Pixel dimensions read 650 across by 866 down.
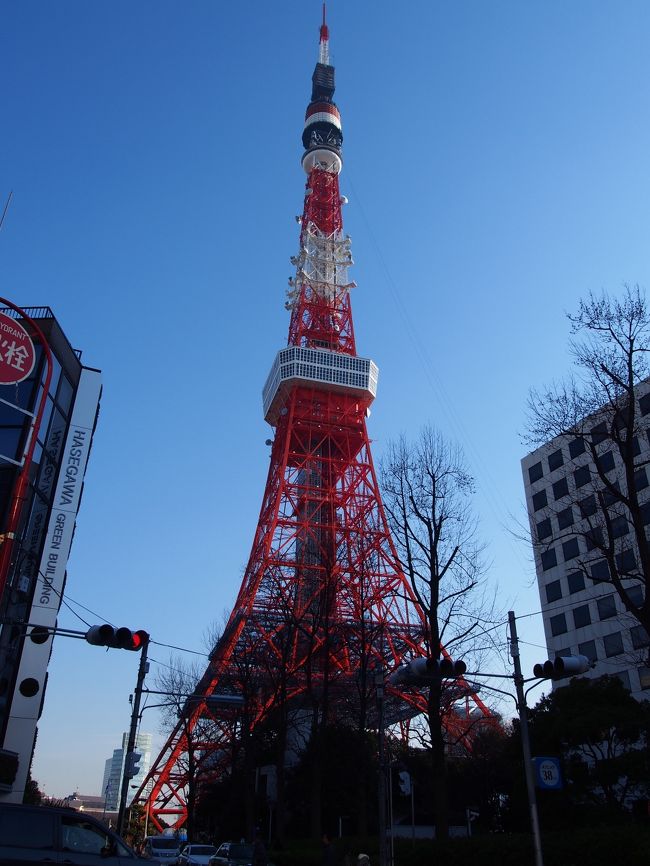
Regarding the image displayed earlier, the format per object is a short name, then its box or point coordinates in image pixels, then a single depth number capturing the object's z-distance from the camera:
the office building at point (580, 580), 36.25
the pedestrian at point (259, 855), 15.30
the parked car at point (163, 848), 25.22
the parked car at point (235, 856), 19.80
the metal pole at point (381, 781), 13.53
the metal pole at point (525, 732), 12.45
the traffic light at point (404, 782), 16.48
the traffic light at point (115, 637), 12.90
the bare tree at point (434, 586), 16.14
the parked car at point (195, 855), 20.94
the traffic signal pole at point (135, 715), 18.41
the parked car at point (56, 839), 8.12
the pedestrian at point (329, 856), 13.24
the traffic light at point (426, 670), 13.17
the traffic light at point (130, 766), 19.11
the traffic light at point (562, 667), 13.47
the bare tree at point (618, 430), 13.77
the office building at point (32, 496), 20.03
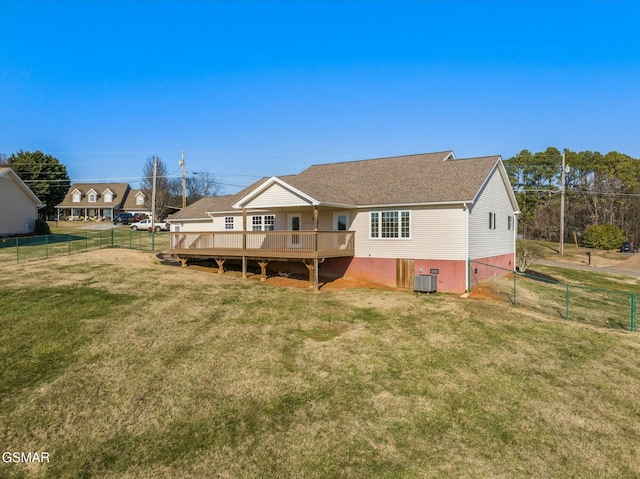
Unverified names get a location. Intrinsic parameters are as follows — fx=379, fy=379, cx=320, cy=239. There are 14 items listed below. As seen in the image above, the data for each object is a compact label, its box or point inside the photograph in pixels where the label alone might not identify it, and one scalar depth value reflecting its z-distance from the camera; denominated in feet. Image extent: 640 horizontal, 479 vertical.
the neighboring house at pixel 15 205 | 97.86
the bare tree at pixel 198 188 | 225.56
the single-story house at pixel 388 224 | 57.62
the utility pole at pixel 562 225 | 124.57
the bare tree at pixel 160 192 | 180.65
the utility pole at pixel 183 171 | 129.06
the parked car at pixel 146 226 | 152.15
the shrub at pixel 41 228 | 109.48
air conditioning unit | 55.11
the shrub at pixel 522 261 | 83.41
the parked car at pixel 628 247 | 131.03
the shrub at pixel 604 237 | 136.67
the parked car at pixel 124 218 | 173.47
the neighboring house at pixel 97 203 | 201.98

+---+

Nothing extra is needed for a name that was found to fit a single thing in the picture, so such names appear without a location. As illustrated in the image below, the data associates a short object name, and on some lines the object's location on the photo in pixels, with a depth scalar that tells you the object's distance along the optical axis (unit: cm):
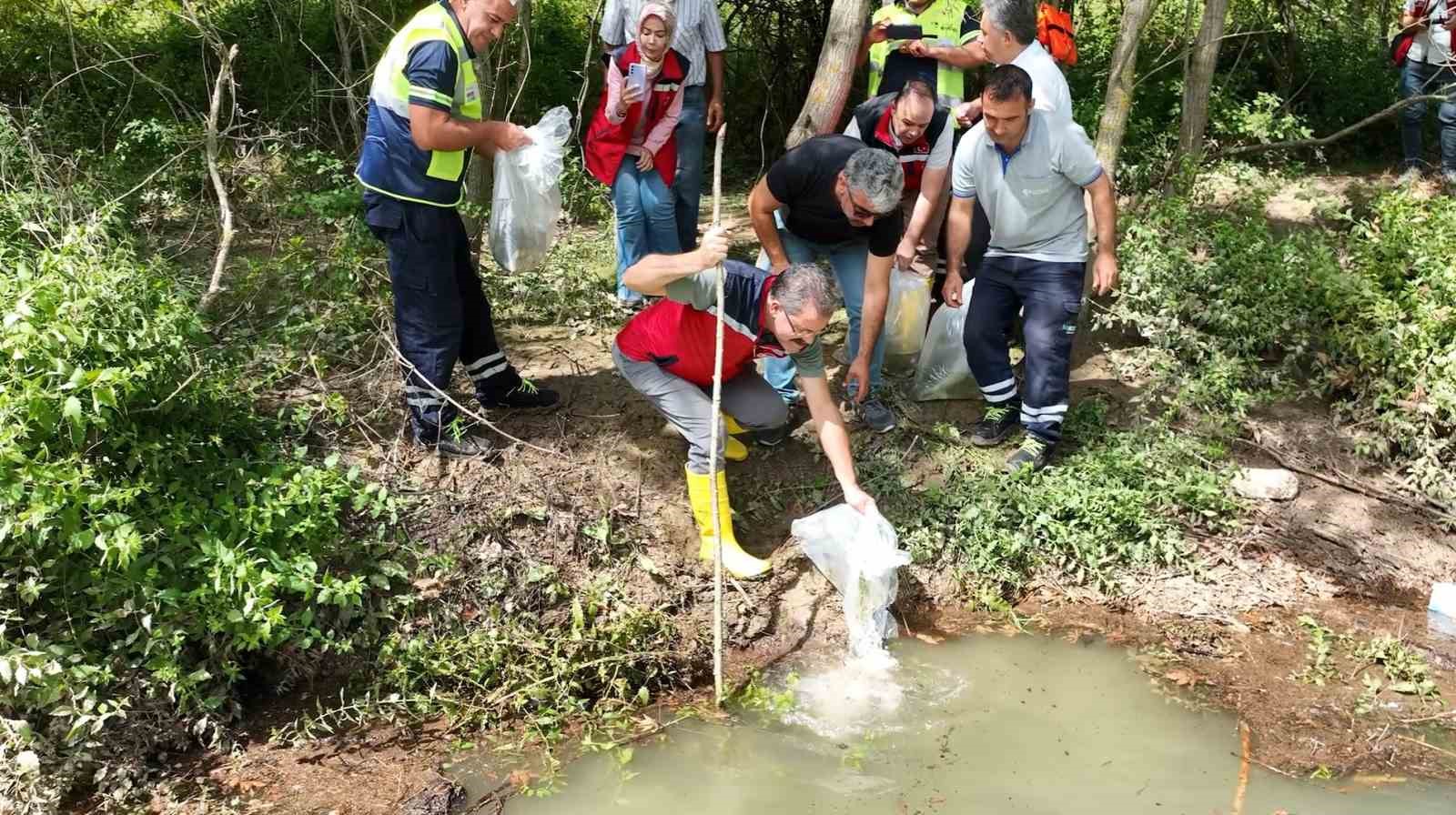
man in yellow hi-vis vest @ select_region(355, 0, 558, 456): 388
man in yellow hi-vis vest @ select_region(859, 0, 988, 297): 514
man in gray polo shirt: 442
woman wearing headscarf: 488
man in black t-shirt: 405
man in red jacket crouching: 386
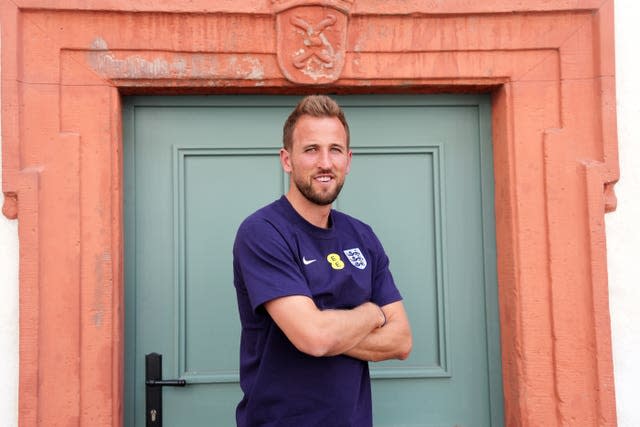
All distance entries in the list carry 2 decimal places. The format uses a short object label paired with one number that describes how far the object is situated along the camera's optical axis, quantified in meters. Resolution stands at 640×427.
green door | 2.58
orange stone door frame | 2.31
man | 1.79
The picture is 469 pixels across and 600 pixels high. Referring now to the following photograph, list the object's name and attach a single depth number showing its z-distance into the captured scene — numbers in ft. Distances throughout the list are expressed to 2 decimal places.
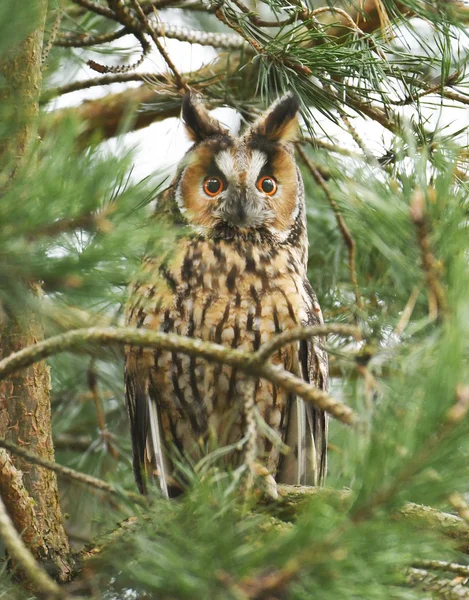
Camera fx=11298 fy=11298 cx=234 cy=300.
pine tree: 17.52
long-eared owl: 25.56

+---+

Work to be completed
Working from the records above, set down word for word everything from the line containing "man in yellow hi-vis vest @ select_region(355, 0, 558, 456): 388" down to the line containing "long-eared owl: 25.56", ends included, minus the pictures.

Result
man in yellow hi-vis vest @ select_region(355, 0, 558, 456): 388
man in yellow hi-vis vest @ select_region(859, 0, 988, 297): 514
man in gray polo shirt: 442
woman wearing headscarf: 488
man in black t-shirt: 405
man in red jacket crouching: 386
All distance entries in the list carry 2 decimal places. The format uses a short object label paired with one number that describes how far the object is situated along the camera's optical axis, quantified in meters. Resolution stands at 640×427.
green door | 2.58
orange stone door frame | 2.31
man | 1.79
The picture is 469 pixels across and 600 pixels high. Referring now to the following photograph, list the object's name and attach a single depth number showing its z-distance into the captured scene — numbers in ft. Distances throughout the list are expressed to 2 decimal places.
Camera fx=11298 fy=11298 cx=234 cy=300.
pine tree: 17.52
long-eared owl: 25.56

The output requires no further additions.